By Kim So-youn, staff reporter
South Korea has ranked firmly in first place for gender pay inequality among OECD countries for over a decade. Indeed, the size of the pay gap has been drifting further and further from the OECD average as time passes.
OECD data released on Aug. 4 showed South Korea placing first for inequality among eleven member countries in 2012, with a pay disparity of 37.4% between men and women. This means female workers made just 62.6% of what their male counterparts did.
In second place was Japan, with a 26.5% disparity, followed by the US (19.1%), Canada (18.8%), the United Kingdom (17.8%), Slovakia (16%), the Czech Republic (15.1%), Australia (13.8%), Hungary (11.3%), Norway (6.4%), and New Zealand (6.2%). No figures were available yet for the other 23 member countries.
2012 is the thirteenth consecutive year that South Korea has ranked first for gender pay inequality, since the OECD first began collecting data in 2000.
The data also show a very slow rate of improvement: in the 13 years from 2000 to 2013, the gap narrowed by just three percentage points, falling from 40.4% to 37.4%. In contrast, Japan’s gap closed by 7.4 percentage points, going from 33.9% to 26.5%, while the UK’s shrank by 8.5 percentage points over the same period, going from 26.3% to 17.8%.
The OECD average dropped from 19.2% in 2000 to 14.8% in 2011, a 4.4-percentage point decrease.
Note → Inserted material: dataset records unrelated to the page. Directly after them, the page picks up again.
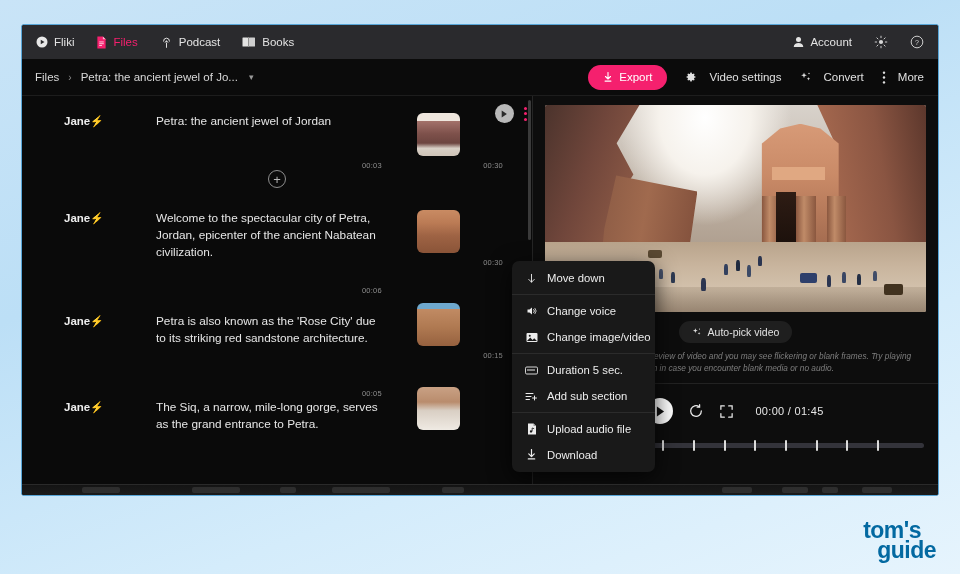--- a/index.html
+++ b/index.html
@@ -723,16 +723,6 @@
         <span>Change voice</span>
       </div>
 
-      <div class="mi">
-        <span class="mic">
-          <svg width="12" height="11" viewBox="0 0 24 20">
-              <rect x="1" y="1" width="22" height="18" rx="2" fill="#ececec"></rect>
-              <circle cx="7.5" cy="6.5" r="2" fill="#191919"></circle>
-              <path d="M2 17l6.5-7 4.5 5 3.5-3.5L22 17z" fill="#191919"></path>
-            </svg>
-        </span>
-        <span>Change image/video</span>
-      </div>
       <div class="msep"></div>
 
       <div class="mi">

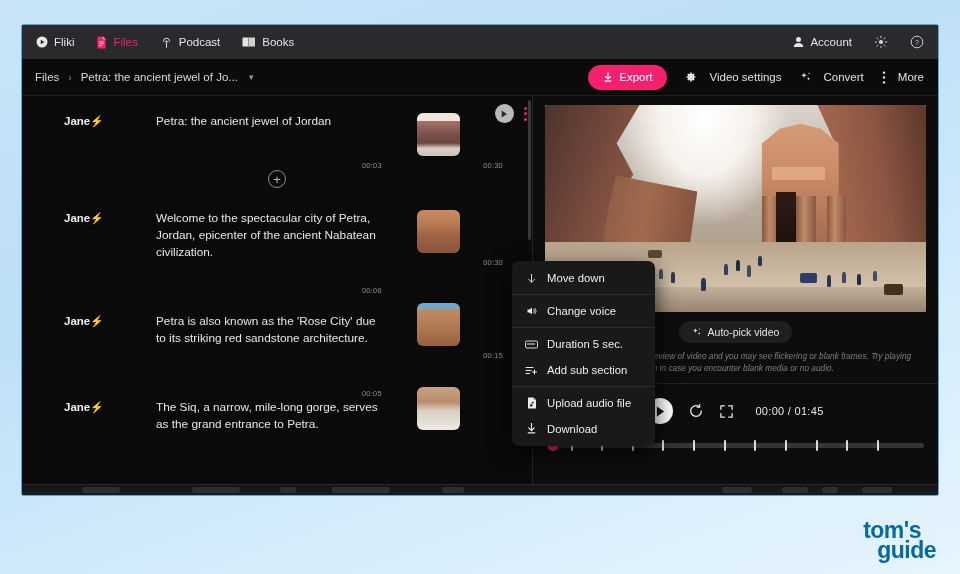--- a/index.html
+++ b/index.html
@@ -325,7 +325,7 @@
     flex: 1;
   }
   .pctrls {
-    display: flex; align-items: center; justify-content: center;
+    display: flex; align-items: center; justify-content: flex-end;
     gap: 15px;
   }
   .bigplay {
Over the same period, South Korea’s gap dropped just 2.9 percentage points from 40.4% to 37.5%, widening the gap from the rest of the OECD.
The main reason for South Korea’s disparity is the large percentage of women working irregular jobs, which typically have the worst working conditions, amid conditions of severe discrimination by gender and employment type. According to Korea Labour and Society Institute figures, a total of 4,428,000 women were working in irregular jobs as of March, making up 53.8% of the country‘s total of 8,229,000.
Male irregular workers earned an average of 1.74 million won (US$1,690) per month, 53.4% of the 3.27 million won (US$3,170) made by the average male regular worker. For female regular workers, the amount was 2.18 million won (US$2,110), or 66.8%, and for female irregular workers the average was just 1.16 million won (US$1,120), or 35.4%. In other words, the average male regular worker makes roughly three times what the average female irregular worker makes in a month.